Every offer row carries its kind badge: on-demand, secure cloud, community cloud, spot / interruptible, or serverless. The all-GPUs table and the VRAM pages show two price columns, "On-demand" and "Spot/community from", and that second aggregate deliberately excludes serverless, so an interruptible "from" price is never secretly a per-second serverless rate. Serverless gets its own page and its own section on each GPU page. Firm-price surfaces, movers, records, and the GPU Price Index, are computed from on-demand and secure offers only.

FAQ

Is spot always cheaper than on-demand?

Usually, not always. Spot prices float with marketplace supply, and our snapshots occasionally record a card whose cheapest spot rate sits above its cheapest on-demand rate. Check the live gap on the GPU page for your card before assuming the discount.

What is the difference between spot and community?

Spot is a provider reclaiming its own spare datacenter capacity; community is capacity from independent hosts on a marketplace, consumer PCs included. Both are interruptible, which is why our tables group them, but community adds host-to-host variance on top of interruption risk.

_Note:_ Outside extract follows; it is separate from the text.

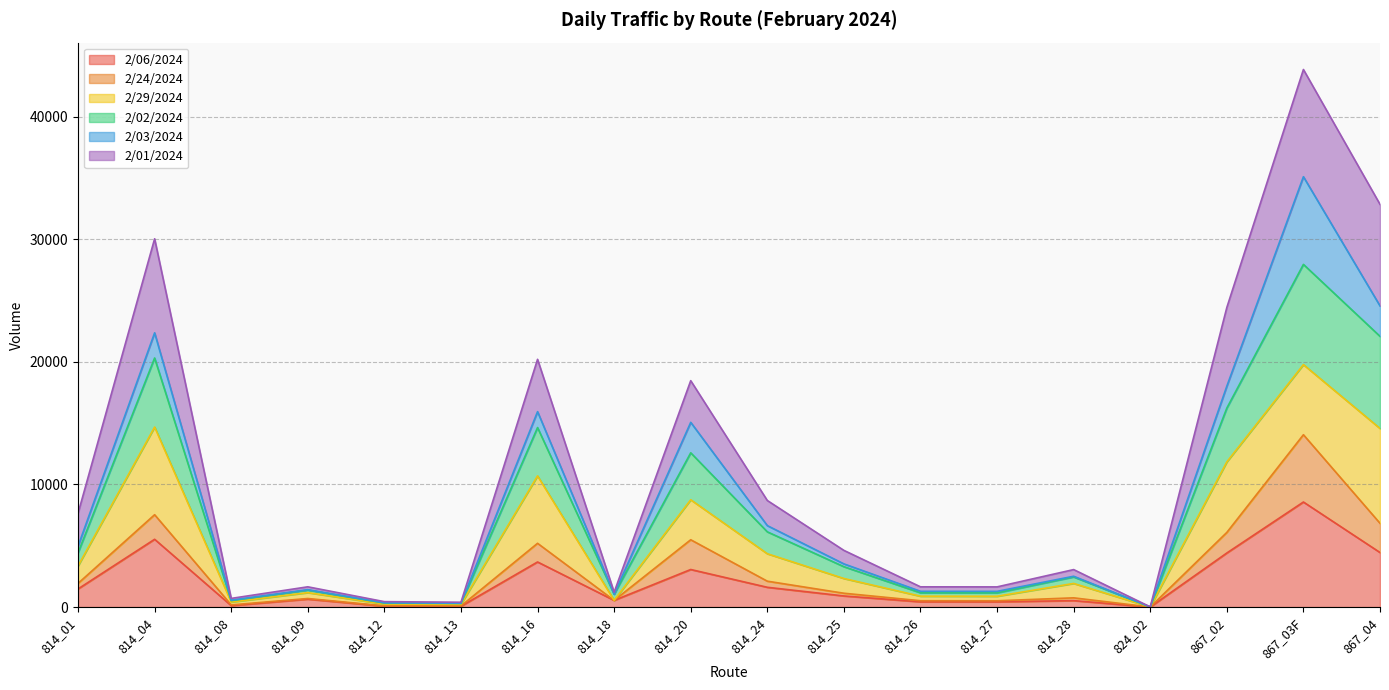

What is the greatest value displayed?

43839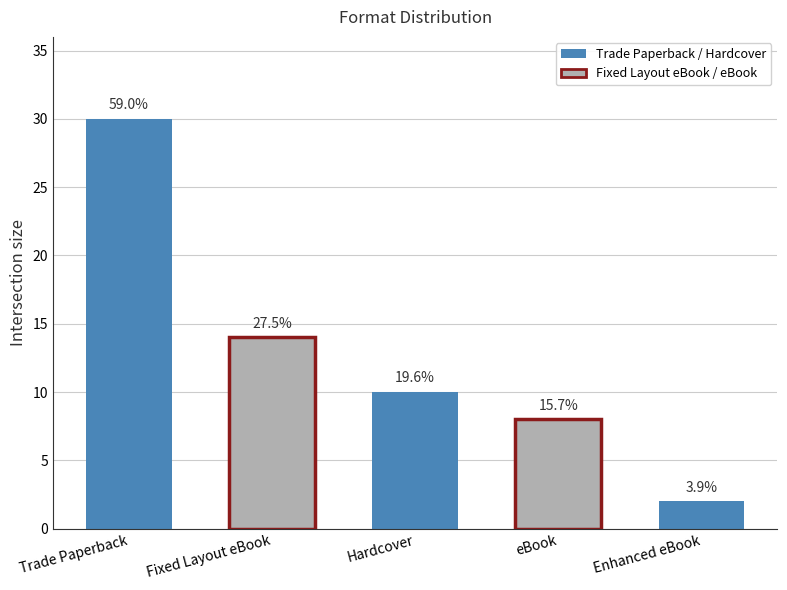

What is the sum of the values at Fixed Layout eBook and Hardcover?

24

Why is serverless more expensive per hour than on-demand?

Because you are not buying hours. Serverless bills only the seconds your code runs and scales to zero between requests, so the platform carries the idle risk and prices that into the rate. At low utilization you still come out ahead; at sustained high utilization an on-demand instance wins.

Can I mix kinds in one project?

That is usually the right answer: train on spot with checkpoints, serve the stable production load on-demand, and put the spiky overflow or the demo endpoint on serverless. The kinds are tools, not camps, and the live table prices all three side by side per GPU.